# [Given records]
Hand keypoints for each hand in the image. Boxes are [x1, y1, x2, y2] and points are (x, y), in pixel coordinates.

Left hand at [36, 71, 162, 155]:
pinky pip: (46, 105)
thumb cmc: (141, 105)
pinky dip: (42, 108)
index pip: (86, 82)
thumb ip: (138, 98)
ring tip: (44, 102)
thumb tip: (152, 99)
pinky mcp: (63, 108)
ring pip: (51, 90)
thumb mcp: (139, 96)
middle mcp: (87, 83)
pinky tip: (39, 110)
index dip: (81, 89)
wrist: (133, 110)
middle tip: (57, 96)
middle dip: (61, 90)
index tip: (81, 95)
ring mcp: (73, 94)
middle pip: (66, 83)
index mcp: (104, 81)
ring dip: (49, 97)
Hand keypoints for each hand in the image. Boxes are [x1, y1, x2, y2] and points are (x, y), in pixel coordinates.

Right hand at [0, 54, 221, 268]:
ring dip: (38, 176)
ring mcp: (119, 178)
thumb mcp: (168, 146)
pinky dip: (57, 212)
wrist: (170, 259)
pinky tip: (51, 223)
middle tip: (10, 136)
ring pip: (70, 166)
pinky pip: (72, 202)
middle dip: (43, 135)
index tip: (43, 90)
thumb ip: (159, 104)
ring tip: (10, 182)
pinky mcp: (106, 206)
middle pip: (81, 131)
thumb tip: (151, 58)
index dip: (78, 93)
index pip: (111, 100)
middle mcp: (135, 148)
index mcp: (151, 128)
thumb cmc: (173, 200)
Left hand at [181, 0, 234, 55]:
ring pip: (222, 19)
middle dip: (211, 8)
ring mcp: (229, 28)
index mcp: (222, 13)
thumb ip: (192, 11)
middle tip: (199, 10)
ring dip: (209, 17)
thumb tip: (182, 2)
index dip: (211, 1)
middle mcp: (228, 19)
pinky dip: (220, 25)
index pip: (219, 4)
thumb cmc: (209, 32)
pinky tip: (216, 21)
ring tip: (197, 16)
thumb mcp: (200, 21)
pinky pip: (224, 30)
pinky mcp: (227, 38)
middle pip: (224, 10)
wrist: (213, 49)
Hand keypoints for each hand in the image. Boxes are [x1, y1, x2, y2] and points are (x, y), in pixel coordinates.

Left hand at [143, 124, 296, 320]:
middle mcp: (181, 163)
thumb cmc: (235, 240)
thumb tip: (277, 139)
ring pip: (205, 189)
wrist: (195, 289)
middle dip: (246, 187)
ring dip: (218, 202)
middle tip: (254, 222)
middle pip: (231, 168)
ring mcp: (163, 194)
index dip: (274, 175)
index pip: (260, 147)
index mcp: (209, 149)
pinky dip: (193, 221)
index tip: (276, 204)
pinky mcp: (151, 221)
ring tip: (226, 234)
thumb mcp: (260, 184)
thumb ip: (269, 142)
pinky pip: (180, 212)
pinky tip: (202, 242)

# [What you should do]
Would you restate the entries word for word, omitting none?

# [Solution to the exercise]
Hand keypoints for each hand in the image. Boxes are [x1, y1, x2, y2] and points are (x, y), in pixel coordinates.

Left hand at [36, 71, 162, 155]:
pinky pip: (46, 105)
thumb cmc: (141, 105)
pinky dip: (42, 108)
index pip: (86, 82)
thumb ip: (138, 98)
ring tip: (44, 102)
thumb tip: (152, 99)
pinky mcp: (63, 108)
ring pip: (51, 90)
thumb mcp: (139, 96)
middle mcp: (87, 83)
pinky tip: (39, 110)
index dip: (81, 89)
wrist: (133, 110)
middle tip: (57, 96)
middle dip: (61, 90)
index tip: (81, 95)
ring mcp: (73, 94)
middle pip: (66, 83)
index mcp: (104, 81)
ring dip: (49, 97)
Hand keypoints for each hand in the image. Boxes are [x1, y1, x2, y2] and points are (x, y), in pixel coordinates.

Right hand at [0, 54, 221, 268]:
ring dip: (38, 176)
ring mcp: (119, 178)
thumb mcp: (168, 146)
pinky dip: (57, 212)
wrist: (170, 259)
pinky tip: (51, 223)
middle tip: (10, 136)
ring pip: (70, 166)
pinky pip: (72, 202)
middle dip: (43, 135)
index tip: (43, 90)
thumb ip: (159, 104)
ring tip: (10, 182)
pinky mcp: (106, 206)
middle pip: (81, 131)
thumb tip: (151, 58)
index dip: (78, 93)
index pip: (111, 100)
middle mcp: (135, 148)
index mcp: (151, 128)
thumb cmc: (173, 200)
Left hand at [181, 0, 234, 55]:
ring pip: (222, 19)
middle dip: (211, 8)
ring mcp: (229, 28)
index mcp: (222, 13)
thumb ip: (192, 11)
middle tip: (199, 10)
ring dip: (209, 17)
thumb tip: (182, 2)
index dip: (211, 1)
middle mcp: (228, 19)
pinky dip: (220, 25)
index pip: (219, 4)
thumb cmc: (209, 32)
pinky tip: (216, 21)
ring tip: (197, 16)
thumb mcp: (200, 21)
pinky pip: (224, 30)
pinky mcp: (227, 38)
middle pip: (224, 10)
wrist: (213, 49)
Hand keypoints for each hand in the image. Boxes are [x1, y1, x2, y2] and points are (x, y), in pixel coordinates.

Left hand at [143, 124, 296, 320]:
middle mcp: (181, 163)
thumb cmc: (235, 240)
thumb tip: (277, 139)
ring pip: (205, 189)
wrist: (195, 289)
middle dip: (246, 187)
ring dip: (218, 202)
middle tip: (254, 222)
middle pip: (231, 168)
ring mcp: (163, 194)
index dip: (274, 175)
index pip: (260, 147)
index mcp: (209, 149)
pinky dip: (193, 221)
index tip: (276, 204)
pinky mcp: (151, 221)
ring tip: (226, 234)
thumb mcp: (260, 184)
thumb ip: (269, 142)
pinky pip: (180, 212)
pinky tip: (202, 242)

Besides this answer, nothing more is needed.